BlockChain Apps Deployment Using Microservices With Dockers

Written by hackernoon-archives | Published 2017/02/01
Tech Story Tags: microservices | blockchain | golang | docker | bitcoin

TLDRvia the TL;DR App

What is a BlockChain?

Blockchain is a distributed database that maintains a continuously-growing list of ordered records called blocks. This technology underlying Bitcoin and other cryptocurrencies. It is a public ledger of all Bitcoin transaction. These blocks are added in a chronological order.
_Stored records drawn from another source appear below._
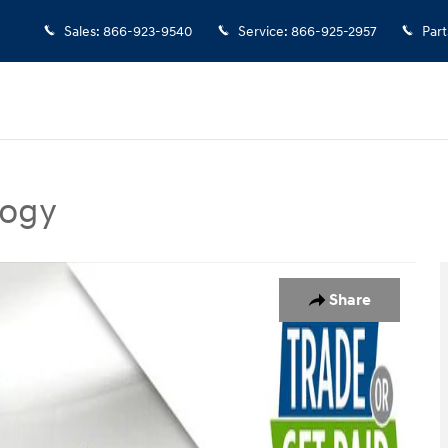
Sales
:
866-923-9540
Service
:
866-925-2957
Part
logy
nology SUV Photo 1 of 28
Share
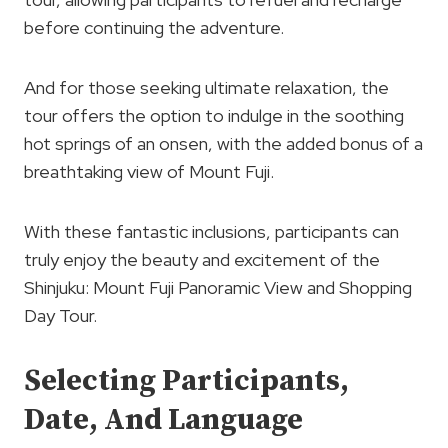
before continuing the adventure.
And for those seeking ultimate relaxation, the
tour offers the option to indulge in the soothing
hot springs of an onsen, with the added bonus of a
breathtaking view of Mount Fuji.
With these fantastic inclusions, participants can
truly enjoy the beauty and excitement of the
Shinjuku: Mount Fuji Panoramic View and Shopping
Day Tour.
Selecting Participants,
Date, And Language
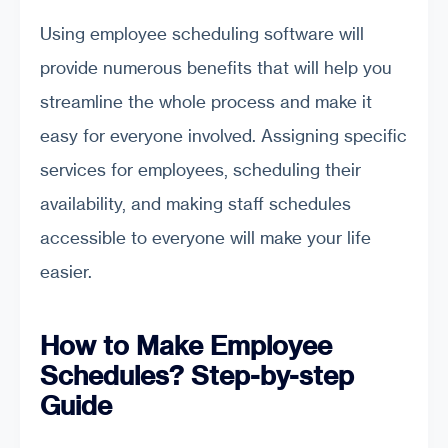
Using employee scheduling software will
provide numerous benefits that will help you
streamline the whole process and make it
easy for everyone involved. Assigning specific
services for employees, scheduling their
availability, and making staff schedules
accessible to everyone will make your life
easier.
How to Make Employee
Schedules? Step-by-step
Guide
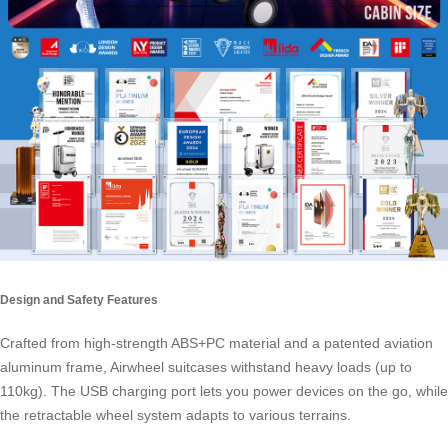
Design and Safety Features
Crafted from high-strength ABS+PC material and a patented aviation
aluminum frame,
Airwheel suitcases
withstand heavy loads (up to
110kg). The USB charging port lets you power devices on the go, while
the retractable wheel system adapts to various terrains.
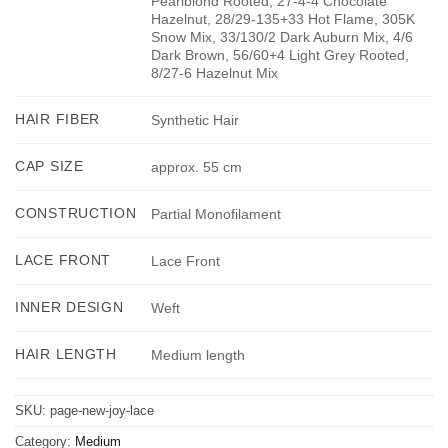
Pearlblond Rooted, 27-4-4 Chocolate
Hazelnut, 28/29-135+33 Hot Flame, 305K
Snow Mix, 33/130/2 Dark Auburn Mix, 4/6
Dark Brown, 56/60+4 Light Grey Rooted,
8/27-6 Hazelnut Mix
HAIR FIBER
Synthetic Hair
CAP SIZE
approx. 55 cm
CONSTRUCTION
Partial Monofilament
LACE FRONT
Lace Front
INNER DESIGN
Weft
HAIR LENGTH
Medium length
SKU:
page-new-joy-lace
Category:
Medium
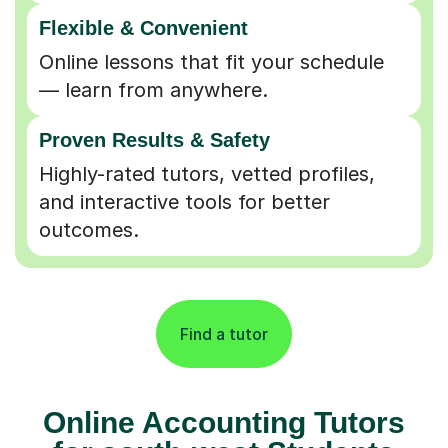
Flexible & Convenient
Online lessons that fit your schedule
— learn from anywhere.
Proven Results & Safety
Highly-rated tutors, vetted profiles,
and interactive tools for better
outcomes.
Find a tutor
Online Accounting Tutors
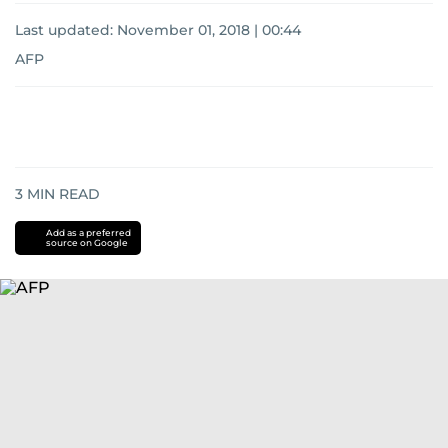
Last updated:
November 01, 2018 | 00:44
AFP
3
MIN READ
Add as a preferred
source on Google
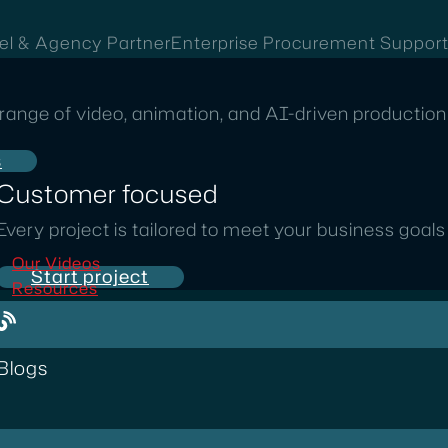
el & Agency Partner
Enterprise Procurement Suppor
range of video, animation, and AI-driven production 
s
Customer focused
Every project is tailored to meet your business goal
Our Videos
Start project
Resources
Blogs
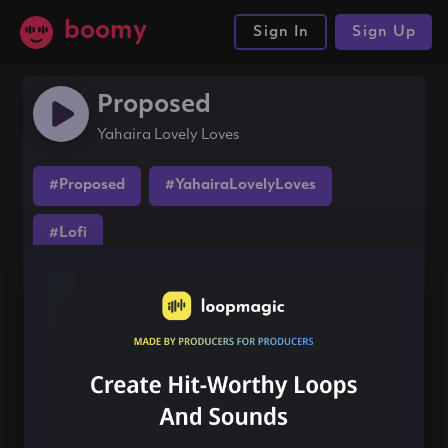
boomy
Sign In
Sign Up
Proposed
Yahaira Lovely Loves
#Proposed
#YahairaLovelyLoves
#Lofi
Share this song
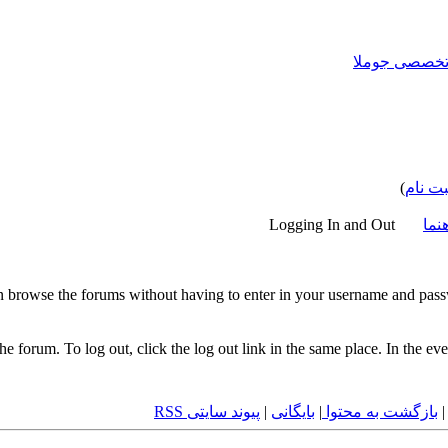
)
ثبت نا
Logging In and Out
اسن
 browse the forums without having to enter in your username and passw
 the forum. To log out, click the log out link in the same place. In the 
پیوند سایتی RSS
|
بایگانی
|
بازگشت به محتوا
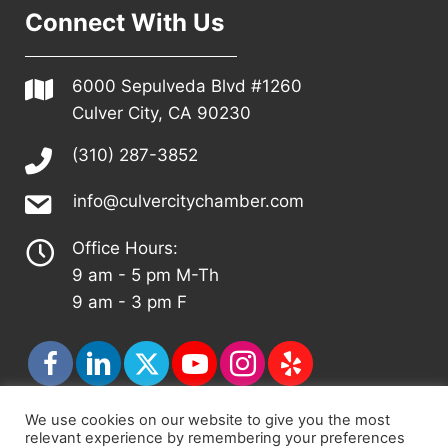
Connect With Us
6000 Sepulveda Blvd #1260
Culver City, CA 90230
(310) 287-3852
info@culvercitychamber.com
Office Hours:
9 am - 5 pm M-Th
9 am - 3 pm F
We use cookies on our website to give you the most
relevant experience by remembering your preferences
© 2026 - Culver City Chamber of Commerce |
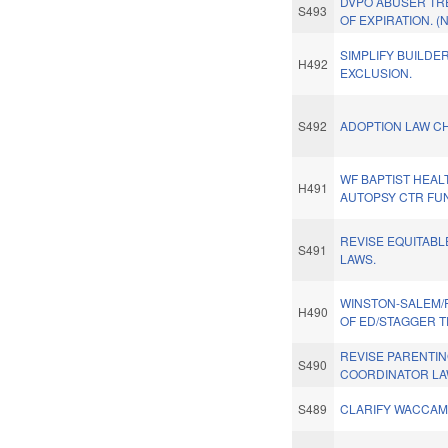
DVPO ABUSER TR
S493
OF EXPIRATION. (
SIMPLIFY BUILDE
H492
EXCLUSION.
S492
ADOPTION LAW C
WF BAPTIST HEAL
H491
AUTOPSY CTR FU
REVISE EQUITABL
S491
LAWS.
WINSTON-SALEM/
H490
OF ED/STAGGER 
REVISE PARENTI
S490
COORDINATOR LAW
S489
CLARIFY WACCAM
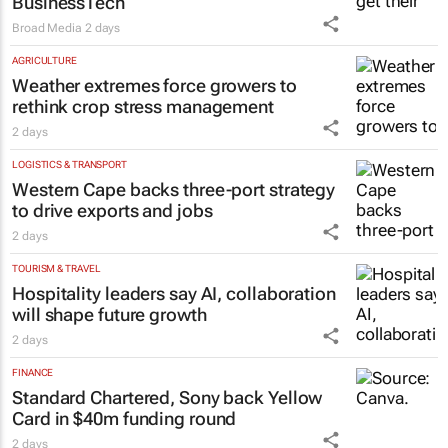
BusinessTech
Broad Media
2 days
AGRICULTURE
Weather extremes force growers to
rethink crop stress management
2 days
LOGISTICS & TRANSPORT
Western Cape backs three-port strategy
to drive exports and jobs
2 days
TOURISM & TRAVEL
Hospitality leaders say AI, collaboration
will shape future growth
2 days
FINANCE
Standard Chartered, Sony back Yellow
Card in $40m funding round
2 days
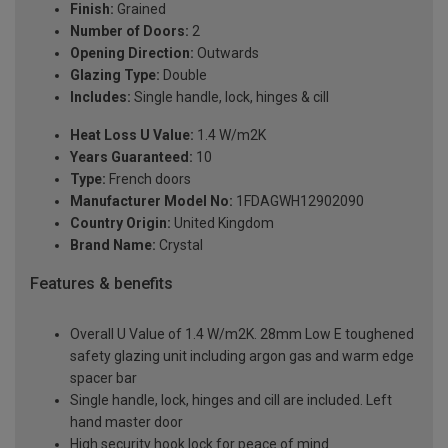
Finish:
Grained
Number of Doors:
2
Opening Direction:
Outwards
Glazing Type:
Double
Includes:
Single handle, lock, hinges & cill
Heat Loss U Value:
1.4 W/m2K
Years Guaranteed:
10
Type:
French doors
Manufacturer Model No:
1FDAGWH12902090
Country Origin:
United Kingdom
Brand Name:
Crystal
Features & benefits
Overall U Value of 1.4 W/m2K. 28mm Low E toughened
safety glazing unit including argon gas and warm edge
spacer bar
Single handle, lock, hinges and cill are included. Left
hand master door
High security hook lock for peace of mind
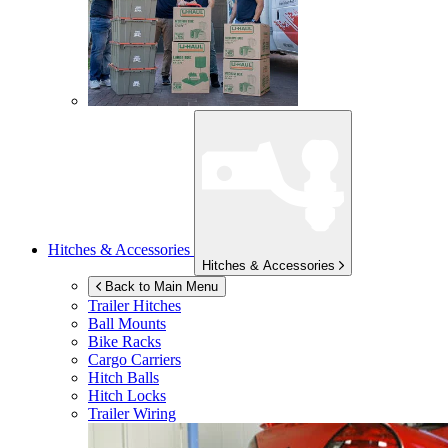
Hitches & Accessories
Hitches & Accessories
Back to Main Menu
Trailer Hitches
Ball Mounts
Bike Racks
Cargo Carriers
Hitch Balls
Hitch Locks
Trailer Wiring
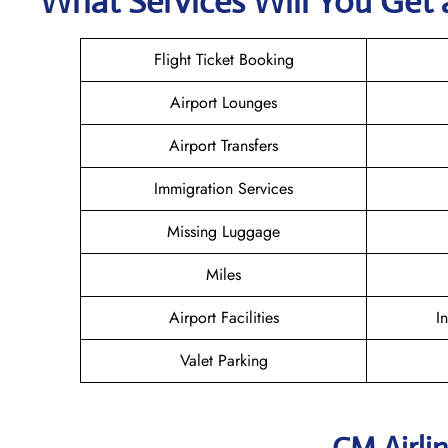
What Services Will You Get 
Flight Ticket Booking
Airport Lounges
Airport Transfers
Immigration Services
Missing Luggage
Miles
Airport Facilities
I
Valet Parking
CM Airli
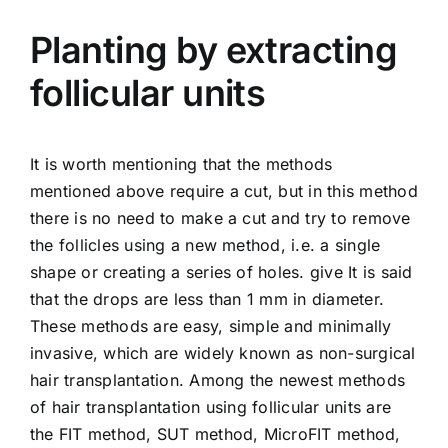
Planting by extracting
follicular units
It is worth mentioning that the methods
mentioned above require a cut, but in this method
there is no need to make a cut and try to remove
the follicles using a new method, i.e. a single
shape or creating a series of holes. give It is said
that the drops are less than 1 mm in diameter.
These methods are easy, simple and minimally
invasive, which are widely known as non-surgical
hair transplantation. Among the newest methods
of hair transplantation using follicular units are
the FIT method, SUT method, MicroFIT method,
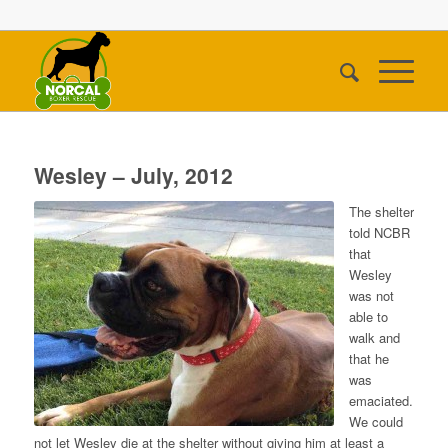
Wesley – July, 2012
The shelter
told NCBR
that
Wesley
was not
able to
walk and
that he
was
emaciated.
We could
not let Wesley die at the shelter without giving him at least a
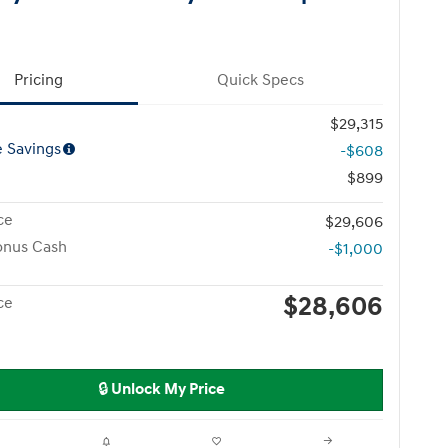
Pricing
Quick Specs
$29,315
e Savings
-$608
$899
ce
$29,606
onus Cash
-$1,000
$28,606
ce
🔒 Unlock My Price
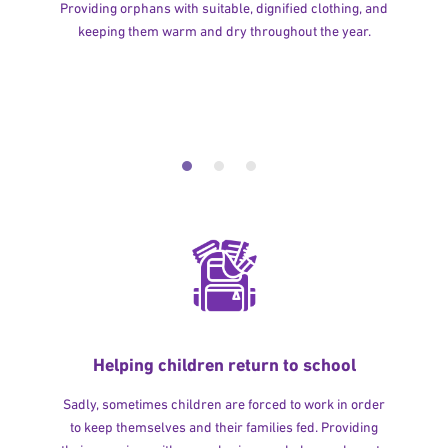
Providing orphans with suitable, dignified clothing, and
keeping them warm and dry throughout the year.
Helping children return to school
Sadly, sometimes children are forced to work in order
to keep themselves and their families fed. Providing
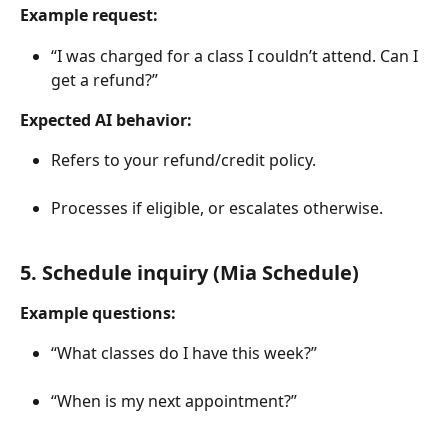
Example request:
“I was charged for a class I couldn’t attend. Can I 
get a refund?”
Expected AI behavior:
Refers to your refund/credit policy.
Processes if eligible, or escalates otherwise.
5. Schedule inquiry (Mia Schedule)
Example questions:
“What classes do I have this week?”
“When is my next appointment?”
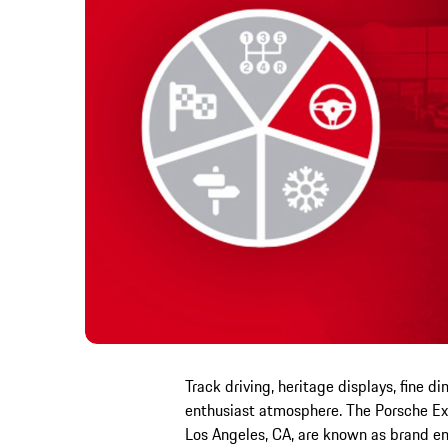
Track driving, heritage displays, fine d
enthusiast atmosphere. The Porsche Exp
Los Angeles, CA, are known as brand em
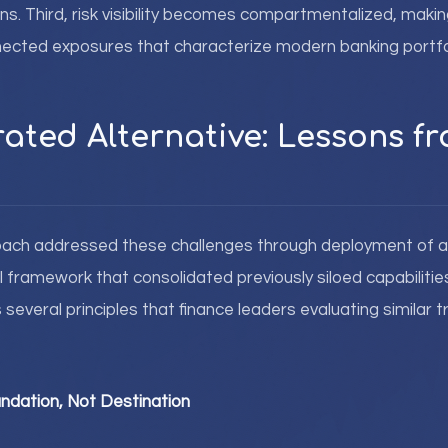
s. Third, risk visibility becomes compartmentalized, making i
nected exposures that characterize modern banking portfo
rated Alternative: Lessons 
oach addressed these challenges through deployment of a 
ramework that consolidated previously siloed capabilities.
several principles that finance leaders evaluating similar 
ndation, Not Destination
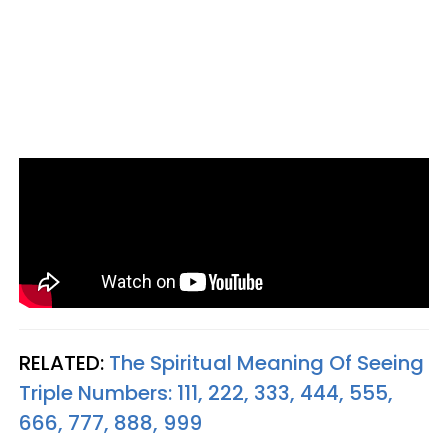
RELATED:
The Spiritual Meaning Of Seeing
Triple Numbers: 111, 222, 333, 444, 555,
666, 777, 888, 999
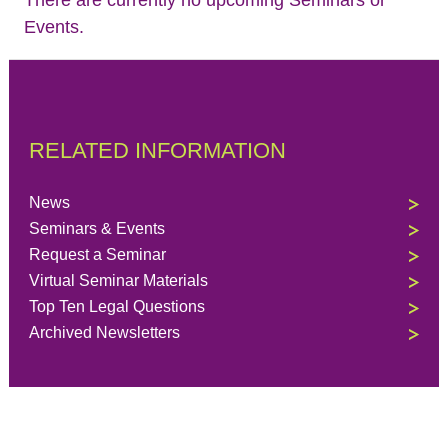
Events.
RELATED INFORMATION
News
Seminars & Events
Request a Seminar
Virtual Seminar Materials
Top Ten Legal Questions
Archived Newsletters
In order to deploy a Blockchain application, you need a distributed Hyperledger Blockchain on your choice of infrastructure (on-premise or cloud).

In this article, we will deploy a Hyperledger Fabric cluster using Docker.

Prerequisites

To follow this guide you need a system with working Docker engine and docker-compose on it. We will use Fabric which is an implementation of Blockchain technology written in Golang, so go version go1.6.2 or above is required. Before proceeding further let’s have a look on Hyperledger Fabric.

The HyperLedger Project

Hyperledger is an open source project with collaborative effort created to advance Blockchain technology. It helps in cross-industry distributed ledgers which support transaction system, property transaction, and other services.

HyperLedger Fabric

Fabric is an implementation of blockchain technology. It provides a modular architecture allowing pluggable implementations of the various function.

Setting HyperLedger Cluster

Pulling Images

First, pull the latest images published by the Hyperledger fabric project from DockerHub.

docker pull hyperledger/fabric-peer:latest

docker pull hyperledger/fabric-membersrvc:latest

Now in order to run these images. Create a docker-compose file which will launch both of these services.

membersrvc:
image: hyperledger/fabric-membersrvc
ports:
- "7054:7054"
command: membersrvc
vp0:
image: hyperledger/fabric-peer
ports:
- "7050:7050"
- "7051:7051"
- "7053:7053"
environment:
- CORE_PEER_ADDRESSAUTODETECT=true
- CORE_VM_ENDPOINT=unix:///var/run/docker.sock
- CORE_LOGGING_LEVEL=DEBUG
- CORE_PEER_ID=vp0
- CORE_PEER_PKI_ECA_PADDR=membersrvc:7054
- CORE_PEER_PKI_TCA_PADDR=membersrvc:7054
- CORE_PEER_PKI_TLSCA_PADDR=membersrvc:7054
- CORE_SECURITY_ENABLED=false
- CORE_SECURITY_ENROLLID=test_vp0
- CORE_SECURITY_ENROLLSECRET=MwYpmSRjupbT
links:
- membersrvc
command: sh -c "sleep 5; peer node start --peer-chaincodedev"

That’s it now we are ready to launch these service by simply running docker-compose up

Running the ChainCode

Before running chain code you need to set your $GOPATH and then make a directory to download the sample chain code in the src directory.

mkdir -p $GOPATH/src/github.com/chaincode_example02/
cd $GOPATH/src/github.com/chaincode_example02
Curl --request GET https://raw.githubusercontent.com/hyperledger/fabric/master/examples/chaincode/go/chaincode_example02/chaincode_example02.go > chaincode_example02.go

Next, you’ll need to download the Hyperledger fabric to your local $GOPATH, after that you have to build the chain code.

mkdir -p $GOPATH/src/github.com/hyperledger
cd $GOPATH/src/github.com/hyperledger
git clone http://gerrit.hyperledger.org/r/fabric

Go to chaincode_example02 directory and build the code

cd $GOPATH/src/github.com/chaincode_example02
go build

Starting And Registering The ChainCode

Run the following command to start the chain code.

CORE_CHAINCODE_ID_NAME=mycc CORE_PEER_ADDRESS=0.0.0.0:7051 ./chaincode_example02

After that chain code console will display the message “Received REGISTERED, ready for invocations” which shows that chain code is ready for use.

Running Rest API

To log in with the help of REST API, send a POST request to the /registrar endpoint, with the enrolment ID and enrolment PW. These parameters are listed in the eca.users section of the membersrvc.yaml file.

REST Request

POST localhost:7050/registrar

{
"enrollId": "jim",
"enrollSecret": "6avZQLwcUe9b"
}

REST Response:

200 OK
{
"OK": "Login successful for user 'jim'."